Work required =
Set down all of the data exactly as it appears.

Supplied material =
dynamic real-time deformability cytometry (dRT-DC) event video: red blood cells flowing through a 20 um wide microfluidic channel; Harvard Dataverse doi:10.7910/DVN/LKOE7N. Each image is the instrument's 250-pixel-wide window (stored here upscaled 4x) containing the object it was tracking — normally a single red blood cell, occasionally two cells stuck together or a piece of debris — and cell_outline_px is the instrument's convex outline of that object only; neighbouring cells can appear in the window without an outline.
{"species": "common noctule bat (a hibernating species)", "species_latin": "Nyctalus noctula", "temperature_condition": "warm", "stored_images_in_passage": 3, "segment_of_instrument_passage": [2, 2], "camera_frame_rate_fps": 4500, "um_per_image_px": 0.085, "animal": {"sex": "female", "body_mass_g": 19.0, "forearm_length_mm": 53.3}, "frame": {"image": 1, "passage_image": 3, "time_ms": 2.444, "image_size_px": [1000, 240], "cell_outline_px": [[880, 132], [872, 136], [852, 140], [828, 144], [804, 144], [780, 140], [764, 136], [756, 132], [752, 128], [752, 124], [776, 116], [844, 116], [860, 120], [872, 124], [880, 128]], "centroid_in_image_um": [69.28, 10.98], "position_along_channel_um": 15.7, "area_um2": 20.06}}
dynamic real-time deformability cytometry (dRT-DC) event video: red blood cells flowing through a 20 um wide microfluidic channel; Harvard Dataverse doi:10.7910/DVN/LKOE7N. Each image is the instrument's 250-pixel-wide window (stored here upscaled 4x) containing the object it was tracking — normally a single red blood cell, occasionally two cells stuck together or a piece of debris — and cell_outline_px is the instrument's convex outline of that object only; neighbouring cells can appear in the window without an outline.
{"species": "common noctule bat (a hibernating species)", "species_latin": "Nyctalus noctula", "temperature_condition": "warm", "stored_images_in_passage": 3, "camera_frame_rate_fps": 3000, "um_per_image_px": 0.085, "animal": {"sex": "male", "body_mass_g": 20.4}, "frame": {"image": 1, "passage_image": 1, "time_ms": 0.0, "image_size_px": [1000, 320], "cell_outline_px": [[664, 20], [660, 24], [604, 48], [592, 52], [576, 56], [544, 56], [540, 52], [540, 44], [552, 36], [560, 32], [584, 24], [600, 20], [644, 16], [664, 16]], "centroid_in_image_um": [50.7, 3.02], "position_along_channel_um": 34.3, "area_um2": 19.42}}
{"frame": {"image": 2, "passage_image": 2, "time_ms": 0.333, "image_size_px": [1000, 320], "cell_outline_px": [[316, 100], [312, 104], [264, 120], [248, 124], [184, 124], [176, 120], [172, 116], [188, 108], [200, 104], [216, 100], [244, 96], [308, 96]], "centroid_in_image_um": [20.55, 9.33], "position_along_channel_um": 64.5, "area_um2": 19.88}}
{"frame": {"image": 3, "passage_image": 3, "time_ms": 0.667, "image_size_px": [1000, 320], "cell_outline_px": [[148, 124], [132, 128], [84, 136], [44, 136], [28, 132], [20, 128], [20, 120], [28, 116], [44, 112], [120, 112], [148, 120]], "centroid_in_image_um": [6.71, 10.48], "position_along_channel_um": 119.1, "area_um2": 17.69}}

Completed exercise =
dynamic real-time deformability cytometry (dRT-DC) event video: red blood cells flowing through a 20 um wide microfluidic channel; Harvard Dataverse doi:10.7910/DVN/LKOE7N. Each image is the instrument's 250-pixel-wide window (stored here upscaled 4x) containing the object it was tracking — normally a single red blood cell, occasionally two cells stuck together or a piece of debris — and cell_outline_px is the instrument's convex outline of that object only; neighbouring cells can appear in the window without an outline.
{"species": "common noctule bat (a hibernating species)", "species_latin": "Nyctalus noctula", "temperature_condition": "warm", "stored_images_in_passage": 3, "segment_of_instrument_passage": [2, 2], "camera_frame_rate_fps": 4500, "um_per_image_px": 0.085, "animal": {"sex": "female", "body_mass_g": 19.0, "forearm_length_mm": 53.3}, "frame": {"image": 1, "passage_image": 3, "time_ms": 2.444, "image_size_px": [1000, 240], "cell_outline_px": [[880, 132], [872, 136], [852, 140], [828, 144], [804, 144], [780, 140], [764, 136], [756, 132], [752, 128], [752, 124], [776, 116], [844, 116], [860, 120], [872, 124], [880, 128]], "centroid_in_image_um": [69.28, 10.98], "position_along_channel_um": 15.7, "area_um2": 20.06}}
dynamic real-time deformability cytometry (dRT-DC) event video: red blood cells flowing through a 20 um wide microfluidic channel; Harvard Dataverse doi:10.7910/DVN/LKOE7N. Each image is the instrument's 250-pixel-wide window (stored here upscaled 4x) containing the object it was tracking — normally a single red blood cell, occasionally two cells stuck together or a piece of debris — and cell_outline_px is the instrument's convex outline of that object only; neighbouring cells can appear in the window without an outline.
{"species": "common noctule bat (a hibernating species)", "species_latin": "Nyctalus noctula", "temperature_condition": "warm", "stored_images_in_passage": 3, "camera_frame_rate_fps": 3000, "um_per_image_px": 0.085, "animal": {"sex": "male", "body_mass_g": 20.4}, "frame": {"image": 1, "passage_image": 1, "time_ms": 0.0, "image_size_px": [1000, 320], "cell_outline_px": [[664, 20], [660, 24], [604, 48], [592, 52], [576, 56], [544, 56], [540, 52], [540, 44], [552, 36], [560, 32], [584, 24], [600, 20], [644, 16], [664, 16]], "centroid_in_image_um": [50.7, 3.02], "position_along_channel_um": 34.3, "area_um2": 19.42}}
{"frame": {"image": 2, "passage_image": 2, "time_ms": 0.333, "image_size_px": [1000, 320], "cell_outline_px": [[316, 100], [312, 104], [264, 120], [248, 124], [184, 124], [176, 120], [172, 116], [188, 108], [200, 104], [216, 100], [244, 96], [308, 96]], "centroid_in_image_um": [20.55, 9.33], "position_along_channel_um": 64.5, "area_um2": 19.88}}
{"frame": {"image": 3, "passage_image": 3, "time_ms": 0.667, "image_size_px": [1000, 320], "cell_outline_px": [[148, 124], [132, 128], [84, 136], [44, 136], [28, 132], [20, 128], [20, 120], [28, 116], [44, 112], [120, 112], [148, 120]], "centroid_in_image_um": [6.71, 10.48], "position_along_channel_um": 119.1, "area_um2": 17.69}}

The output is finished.